Saturday, July 29, 2006

ave mario


slate magazine recently had an article questioning the "somber" style adopted by gourmet magazine regarding its cover photography.

i think the style is more reverent than depressing... there is such the new 'cult of personality' that suddenly surrounds chefs and all things culinary, thanks to education from public television, beautiful celebrity cookbooks spun off from food network 24/7 and the millions spent on fabulous/not so fabulous new restaurants; there has been a popularizing of once-exotic ingredients and utensils... (i remember being laughed at in college because i actually had a garlic press among my random thrift-store kitchen acoutrements. now i'm press-less but have some really wicked kitchen knives to chop garlic by hand = much more craft and art, right?)

this is one of my shots that i took in my kitchen. is it depressing? good, because i was in a sad mood when i shot it.

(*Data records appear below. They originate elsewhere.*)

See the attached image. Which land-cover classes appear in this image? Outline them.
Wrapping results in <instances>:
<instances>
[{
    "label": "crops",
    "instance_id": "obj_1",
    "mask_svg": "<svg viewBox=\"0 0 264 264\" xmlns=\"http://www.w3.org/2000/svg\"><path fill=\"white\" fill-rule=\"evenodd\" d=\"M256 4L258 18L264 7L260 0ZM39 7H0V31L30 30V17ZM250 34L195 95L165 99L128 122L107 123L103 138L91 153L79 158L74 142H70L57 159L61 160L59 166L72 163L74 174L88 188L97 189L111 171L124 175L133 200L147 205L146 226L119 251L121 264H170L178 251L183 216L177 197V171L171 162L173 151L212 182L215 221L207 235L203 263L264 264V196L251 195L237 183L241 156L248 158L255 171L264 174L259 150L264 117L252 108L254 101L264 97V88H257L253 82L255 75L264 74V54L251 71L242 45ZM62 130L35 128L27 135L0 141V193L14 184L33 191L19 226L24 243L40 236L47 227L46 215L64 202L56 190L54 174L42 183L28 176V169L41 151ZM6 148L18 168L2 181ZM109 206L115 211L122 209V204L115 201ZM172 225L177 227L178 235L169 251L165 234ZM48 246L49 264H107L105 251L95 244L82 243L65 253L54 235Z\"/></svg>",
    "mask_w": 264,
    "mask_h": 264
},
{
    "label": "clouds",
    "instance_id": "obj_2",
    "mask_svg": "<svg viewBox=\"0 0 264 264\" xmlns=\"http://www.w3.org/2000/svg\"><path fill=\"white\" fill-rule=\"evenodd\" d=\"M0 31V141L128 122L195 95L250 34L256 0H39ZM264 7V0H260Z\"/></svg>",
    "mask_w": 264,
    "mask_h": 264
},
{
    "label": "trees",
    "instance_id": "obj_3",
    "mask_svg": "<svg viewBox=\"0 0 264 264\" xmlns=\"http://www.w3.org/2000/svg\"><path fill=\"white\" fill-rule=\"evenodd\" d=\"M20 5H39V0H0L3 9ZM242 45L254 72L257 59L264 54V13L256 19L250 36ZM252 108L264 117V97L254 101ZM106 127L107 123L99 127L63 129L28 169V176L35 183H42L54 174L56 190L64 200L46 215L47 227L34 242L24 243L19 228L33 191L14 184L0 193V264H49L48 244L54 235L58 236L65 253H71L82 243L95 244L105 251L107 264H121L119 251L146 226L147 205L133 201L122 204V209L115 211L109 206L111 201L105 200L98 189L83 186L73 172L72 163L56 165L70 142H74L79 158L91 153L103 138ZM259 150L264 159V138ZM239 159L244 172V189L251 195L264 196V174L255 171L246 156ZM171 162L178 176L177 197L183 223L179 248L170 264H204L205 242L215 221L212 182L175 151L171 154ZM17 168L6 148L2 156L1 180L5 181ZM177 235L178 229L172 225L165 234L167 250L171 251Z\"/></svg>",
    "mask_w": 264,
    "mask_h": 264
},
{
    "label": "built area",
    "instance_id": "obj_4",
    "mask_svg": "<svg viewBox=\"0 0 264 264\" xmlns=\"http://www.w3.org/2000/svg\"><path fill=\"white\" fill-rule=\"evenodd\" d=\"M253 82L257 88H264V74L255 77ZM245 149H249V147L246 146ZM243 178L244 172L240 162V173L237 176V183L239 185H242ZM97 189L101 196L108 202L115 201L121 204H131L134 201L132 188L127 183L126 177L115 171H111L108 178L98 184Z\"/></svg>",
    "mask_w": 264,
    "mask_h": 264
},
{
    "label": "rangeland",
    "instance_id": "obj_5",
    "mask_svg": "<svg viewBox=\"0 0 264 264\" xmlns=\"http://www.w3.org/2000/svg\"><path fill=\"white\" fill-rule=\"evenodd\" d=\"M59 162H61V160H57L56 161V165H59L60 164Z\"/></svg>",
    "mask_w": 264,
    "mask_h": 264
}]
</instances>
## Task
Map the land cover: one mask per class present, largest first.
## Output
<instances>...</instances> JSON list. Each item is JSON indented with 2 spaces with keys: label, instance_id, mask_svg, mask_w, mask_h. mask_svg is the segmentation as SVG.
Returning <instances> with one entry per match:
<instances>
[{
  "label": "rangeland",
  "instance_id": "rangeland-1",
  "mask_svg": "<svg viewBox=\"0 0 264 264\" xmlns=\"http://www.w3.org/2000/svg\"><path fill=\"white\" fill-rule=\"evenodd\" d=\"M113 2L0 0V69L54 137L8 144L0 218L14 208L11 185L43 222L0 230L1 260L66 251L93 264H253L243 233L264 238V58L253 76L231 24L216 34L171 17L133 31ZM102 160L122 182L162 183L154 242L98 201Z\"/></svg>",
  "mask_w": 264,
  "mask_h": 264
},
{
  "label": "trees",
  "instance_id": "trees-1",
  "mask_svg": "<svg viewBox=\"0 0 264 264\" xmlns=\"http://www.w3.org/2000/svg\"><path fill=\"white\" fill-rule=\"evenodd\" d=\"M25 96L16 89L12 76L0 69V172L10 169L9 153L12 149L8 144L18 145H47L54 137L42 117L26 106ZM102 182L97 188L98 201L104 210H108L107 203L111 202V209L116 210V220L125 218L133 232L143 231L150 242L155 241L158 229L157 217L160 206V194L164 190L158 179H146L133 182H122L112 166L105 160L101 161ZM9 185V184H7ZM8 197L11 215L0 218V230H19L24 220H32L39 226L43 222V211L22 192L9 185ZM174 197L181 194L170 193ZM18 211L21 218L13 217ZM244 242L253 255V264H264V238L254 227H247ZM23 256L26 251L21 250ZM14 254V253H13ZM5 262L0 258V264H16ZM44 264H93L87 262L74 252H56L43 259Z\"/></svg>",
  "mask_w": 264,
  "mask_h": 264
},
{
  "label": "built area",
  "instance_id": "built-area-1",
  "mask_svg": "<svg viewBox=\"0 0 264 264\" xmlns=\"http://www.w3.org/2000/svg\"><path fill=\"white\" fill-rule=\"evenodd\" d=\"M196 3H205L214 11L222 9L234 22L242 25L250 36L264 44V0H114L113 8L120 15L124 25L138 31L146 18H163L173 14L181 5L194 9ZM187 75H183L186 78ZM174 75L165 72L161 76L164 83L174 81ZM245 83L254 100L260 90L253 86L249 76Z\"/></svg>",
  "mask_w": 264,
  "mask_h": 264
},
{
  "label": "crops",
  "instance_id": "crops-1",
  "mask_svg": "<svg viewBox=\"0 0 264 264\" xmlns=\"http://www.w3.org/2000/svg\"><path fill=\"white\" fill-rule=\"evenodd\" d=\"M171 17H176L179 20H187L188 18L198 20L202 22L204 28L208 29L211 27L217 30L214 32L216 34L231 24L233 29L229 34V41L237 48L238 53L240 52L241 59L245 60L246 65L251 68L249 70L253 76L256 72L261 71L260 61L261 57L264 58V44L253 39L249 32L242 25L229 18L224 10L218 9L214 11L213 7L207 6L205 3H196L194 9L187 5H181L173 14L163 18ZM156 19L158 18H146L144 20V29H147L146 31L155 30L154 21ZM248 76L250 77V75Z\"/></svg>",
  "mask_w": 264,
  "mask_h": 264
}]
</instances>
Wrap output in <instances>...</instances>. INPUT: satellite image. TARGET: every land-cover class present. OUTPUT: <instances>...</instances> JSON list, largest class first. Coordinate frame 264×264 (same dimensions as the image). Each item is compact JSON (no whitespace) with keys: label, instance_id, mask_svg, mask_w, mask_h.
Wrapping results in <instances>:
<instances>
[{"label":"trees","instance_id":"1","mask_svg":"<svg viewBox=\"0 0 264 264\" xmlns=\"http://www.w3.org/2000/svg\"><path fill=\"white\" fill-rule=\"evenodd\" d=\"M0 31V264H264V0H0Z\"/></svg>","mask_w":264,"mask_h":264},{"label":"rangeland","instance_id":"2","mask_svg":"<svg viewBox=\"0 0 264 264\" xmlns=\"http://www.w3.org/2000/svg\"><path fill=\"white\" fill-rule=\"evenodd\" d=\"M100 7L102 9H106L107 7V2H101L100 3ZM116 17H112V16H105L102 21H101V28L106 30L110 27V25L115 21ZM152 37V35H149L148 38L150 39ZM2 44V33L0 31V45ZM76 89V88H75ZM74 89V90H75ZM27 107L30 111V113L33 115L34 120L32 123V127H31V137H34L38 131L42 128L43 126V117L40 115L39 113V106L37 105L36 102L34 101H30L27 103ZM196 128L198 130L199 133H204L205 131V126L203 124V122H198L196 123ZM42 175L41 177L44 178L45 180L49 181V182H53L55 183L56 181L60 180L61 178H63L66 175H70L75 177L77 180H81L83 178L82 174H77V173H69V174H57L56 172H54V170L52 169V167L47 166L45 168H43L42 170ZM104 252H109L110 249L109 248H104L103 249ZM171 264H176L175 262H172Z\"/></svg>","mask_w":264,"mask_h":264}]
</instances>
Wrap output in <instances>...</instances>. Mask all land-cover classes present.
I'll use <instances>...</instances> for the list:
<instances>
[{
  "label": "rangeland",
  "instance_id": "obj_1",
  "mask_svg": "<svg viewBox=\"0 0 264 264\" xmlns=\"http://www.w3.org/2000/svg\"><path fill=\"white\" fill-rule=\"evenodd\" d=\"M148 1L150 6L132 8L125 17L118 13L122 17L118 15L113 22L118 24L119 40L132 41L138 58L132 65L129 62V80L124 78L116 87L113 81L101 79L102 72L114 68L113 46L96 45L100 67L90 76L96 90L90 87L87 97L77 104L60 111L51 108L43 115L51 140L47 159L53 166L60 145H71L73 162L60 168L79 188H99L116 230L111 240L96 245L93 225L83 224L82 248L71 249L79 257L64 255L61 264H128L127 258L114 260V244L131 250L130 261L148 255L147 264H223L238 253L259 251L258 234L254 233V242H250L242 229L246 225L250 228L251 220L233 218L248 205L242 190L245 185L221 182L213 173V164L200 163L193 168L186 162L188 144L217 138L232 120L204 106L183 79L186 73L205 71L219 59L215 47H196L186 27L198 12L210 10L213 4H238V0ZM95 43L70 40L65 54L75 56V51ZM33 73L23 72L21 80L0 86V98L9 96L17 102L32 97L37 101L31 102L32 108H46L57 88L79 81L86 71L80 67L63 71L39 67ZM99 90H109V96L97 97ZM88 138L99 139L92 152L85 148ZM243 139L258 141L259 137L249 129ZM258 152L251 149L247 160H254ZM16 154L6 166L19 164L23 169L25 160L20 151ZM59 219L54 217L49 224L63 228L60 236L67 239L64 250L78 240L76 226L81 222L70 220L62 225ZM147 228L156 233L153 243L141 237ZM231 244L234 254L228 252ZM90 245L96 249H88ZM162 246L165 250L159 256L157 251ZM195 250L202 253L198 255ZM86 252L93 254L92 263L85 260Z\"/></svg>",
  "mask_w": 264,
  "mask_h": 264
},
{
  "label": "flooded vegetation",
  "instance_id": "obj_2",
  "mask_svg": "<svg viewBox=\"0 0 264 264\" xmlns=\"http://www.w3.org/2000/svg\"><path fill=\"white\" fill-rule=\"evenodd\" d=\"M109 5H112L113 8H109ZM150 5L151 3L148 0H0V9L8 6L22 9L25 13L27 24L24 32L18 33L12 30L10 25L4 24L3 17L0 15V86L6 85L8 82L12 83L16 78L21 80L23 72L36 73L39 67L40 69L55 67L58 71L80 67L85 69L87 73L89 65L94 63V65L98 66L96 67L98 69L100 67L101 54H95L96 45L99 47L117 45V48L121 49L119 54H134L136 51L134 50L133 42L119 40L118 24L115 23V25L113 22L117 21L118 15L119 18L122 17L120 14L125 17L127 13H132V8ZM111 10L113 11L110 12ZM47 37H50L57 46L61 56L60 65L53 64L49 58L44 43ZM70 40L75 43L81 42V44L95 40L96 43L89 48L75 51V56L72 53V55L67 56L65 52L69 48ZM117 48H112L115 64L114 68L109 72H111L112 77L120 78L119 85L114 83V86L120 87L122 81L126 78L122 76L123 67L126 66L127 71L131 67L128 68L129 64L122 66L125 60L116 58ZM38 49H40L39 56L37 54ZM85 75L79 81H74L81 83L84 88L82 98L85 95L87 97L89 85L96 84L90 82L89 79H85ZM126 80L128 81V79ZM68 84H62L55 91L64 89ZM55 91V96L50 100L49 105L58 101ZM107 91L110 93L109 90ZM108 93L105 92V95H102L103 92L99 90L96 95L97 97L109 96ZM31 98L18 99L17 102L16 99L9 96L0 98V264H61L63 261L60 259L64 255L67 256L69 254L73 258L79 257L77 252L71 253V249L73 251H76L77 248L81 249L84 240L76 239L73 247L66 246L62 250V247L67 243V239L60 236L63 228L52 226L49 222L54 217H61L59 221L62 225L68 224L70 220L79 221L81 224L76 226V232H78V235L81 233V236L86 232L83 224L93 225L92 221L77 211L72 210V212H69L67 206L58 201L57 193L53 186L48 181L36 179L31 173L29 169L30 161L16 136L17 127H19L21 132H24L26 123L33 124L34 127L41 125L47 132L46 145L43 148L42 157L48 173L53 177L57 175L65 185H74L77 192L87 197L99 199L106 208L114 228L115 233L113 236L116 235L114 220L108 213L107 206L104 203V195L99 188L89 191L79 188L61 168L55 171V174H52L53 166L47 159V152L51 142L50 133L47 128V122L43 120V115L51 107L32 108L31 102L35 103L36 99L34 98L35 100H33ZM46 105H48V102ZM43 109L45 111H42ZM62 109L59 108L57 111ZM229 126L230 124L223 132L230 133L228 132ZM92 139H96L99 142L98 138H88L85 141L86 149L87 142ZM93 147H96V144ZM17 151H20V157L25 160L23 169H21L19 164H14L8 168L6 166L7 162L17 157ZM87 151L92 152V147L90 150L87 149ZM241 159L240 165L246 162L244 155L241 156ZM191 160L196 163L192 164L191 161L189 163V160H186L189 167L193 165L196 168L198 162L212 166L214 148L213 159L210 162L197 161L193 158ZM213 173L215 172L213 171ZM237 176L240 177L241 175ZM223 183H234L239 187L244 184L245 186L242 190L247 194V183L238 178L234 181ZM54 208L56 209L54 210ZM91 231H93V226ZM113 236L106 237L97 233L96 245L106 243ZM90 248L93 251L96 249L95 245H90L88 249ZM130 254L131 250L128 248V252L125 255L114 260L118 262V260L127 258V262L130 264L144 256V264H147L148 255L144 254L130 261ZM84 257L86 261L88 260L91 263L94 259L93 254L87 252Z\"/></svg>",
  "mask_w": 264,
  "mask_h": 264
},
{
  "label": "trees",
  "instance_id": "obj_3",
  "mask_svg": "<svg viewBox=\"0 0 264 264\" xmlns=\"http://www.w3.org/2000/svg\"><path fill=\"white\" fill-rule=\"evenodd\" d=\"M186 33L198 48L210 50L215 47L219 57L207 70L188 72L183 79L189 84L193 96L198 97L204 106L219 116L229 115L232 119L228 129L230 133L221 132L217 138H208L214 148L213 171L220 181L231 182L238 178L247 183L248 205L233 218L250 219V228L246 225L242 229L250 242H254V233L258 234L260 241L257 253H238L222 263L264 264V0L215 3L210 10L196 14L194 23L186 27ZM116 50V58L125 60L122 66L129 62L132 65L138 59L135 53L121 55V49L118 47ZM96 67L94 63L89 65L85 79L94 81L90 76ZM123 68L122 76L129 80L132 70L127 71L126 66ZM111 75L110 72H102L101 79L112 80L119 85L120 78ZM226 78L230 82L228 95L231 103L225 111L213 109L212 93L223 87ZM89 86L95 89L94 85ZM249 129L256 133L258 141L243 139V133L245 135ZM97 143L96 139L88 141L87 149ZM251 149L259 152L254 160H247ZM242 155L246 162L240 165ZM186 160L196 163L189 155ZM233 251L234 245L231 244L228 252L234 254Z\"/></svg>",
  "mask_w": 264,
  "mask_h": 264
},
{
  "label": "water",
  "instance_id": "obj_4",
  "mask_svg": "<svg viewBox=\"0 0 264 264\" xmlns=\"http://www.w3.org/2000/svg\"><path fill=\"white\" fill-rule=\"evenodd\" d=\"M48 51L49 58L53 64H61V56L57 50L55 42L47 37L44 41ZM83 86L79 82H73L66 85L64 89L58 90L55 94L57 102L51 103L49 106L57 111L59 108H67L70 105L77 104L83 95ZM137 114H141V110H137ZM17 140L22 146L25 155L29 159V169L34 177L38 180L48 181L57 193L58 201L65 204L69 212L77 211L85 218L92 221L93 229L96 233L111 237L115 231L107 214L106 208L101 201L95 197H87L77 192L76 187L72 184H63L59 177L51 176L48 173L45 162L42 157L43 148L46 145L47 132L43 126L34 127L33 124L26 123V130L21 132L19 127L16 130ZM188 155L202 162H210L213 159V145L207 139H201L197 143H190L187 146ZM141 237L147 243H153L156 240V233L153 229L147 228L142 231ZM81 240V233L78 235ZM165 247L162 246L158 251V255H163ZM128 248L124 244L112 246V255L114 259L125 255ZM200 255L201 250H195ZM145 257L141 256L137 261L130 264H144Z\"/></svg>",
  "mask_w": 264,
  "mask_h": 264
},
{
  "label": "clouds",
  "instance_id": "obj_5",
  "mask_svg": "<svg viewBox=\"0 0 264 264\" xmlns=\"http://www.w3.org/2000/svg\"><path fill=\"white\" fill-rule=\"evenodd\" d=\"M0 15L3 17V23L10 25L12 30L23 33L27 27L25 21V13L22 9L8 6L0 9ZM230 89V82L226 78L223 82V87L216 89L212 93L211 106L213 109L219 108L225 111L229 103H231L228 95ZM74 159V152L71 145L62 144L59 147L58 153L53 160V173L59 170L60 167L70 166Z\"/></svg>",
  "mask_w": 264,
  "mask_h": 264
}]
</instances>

but seriously, i think that we're all getting a little too sophisticated for the lame, straight-on, full focus shots above-the-menu at the noodle shop in the mall. (unless you are a certain japanese bistro in scottsdale.)

cooking has become so commercialized, so even wal*mart sells satay skewers (under horrid flourescent lighting i might add)

as chefs get more and more sophisticated, as restaurants spend more and more money decorating their spaces so that the guests enjoy the exact experience the proprietors want to pair with their food and wine, we need to be able to show that reverence and complexity that everyone has given to very basic needs.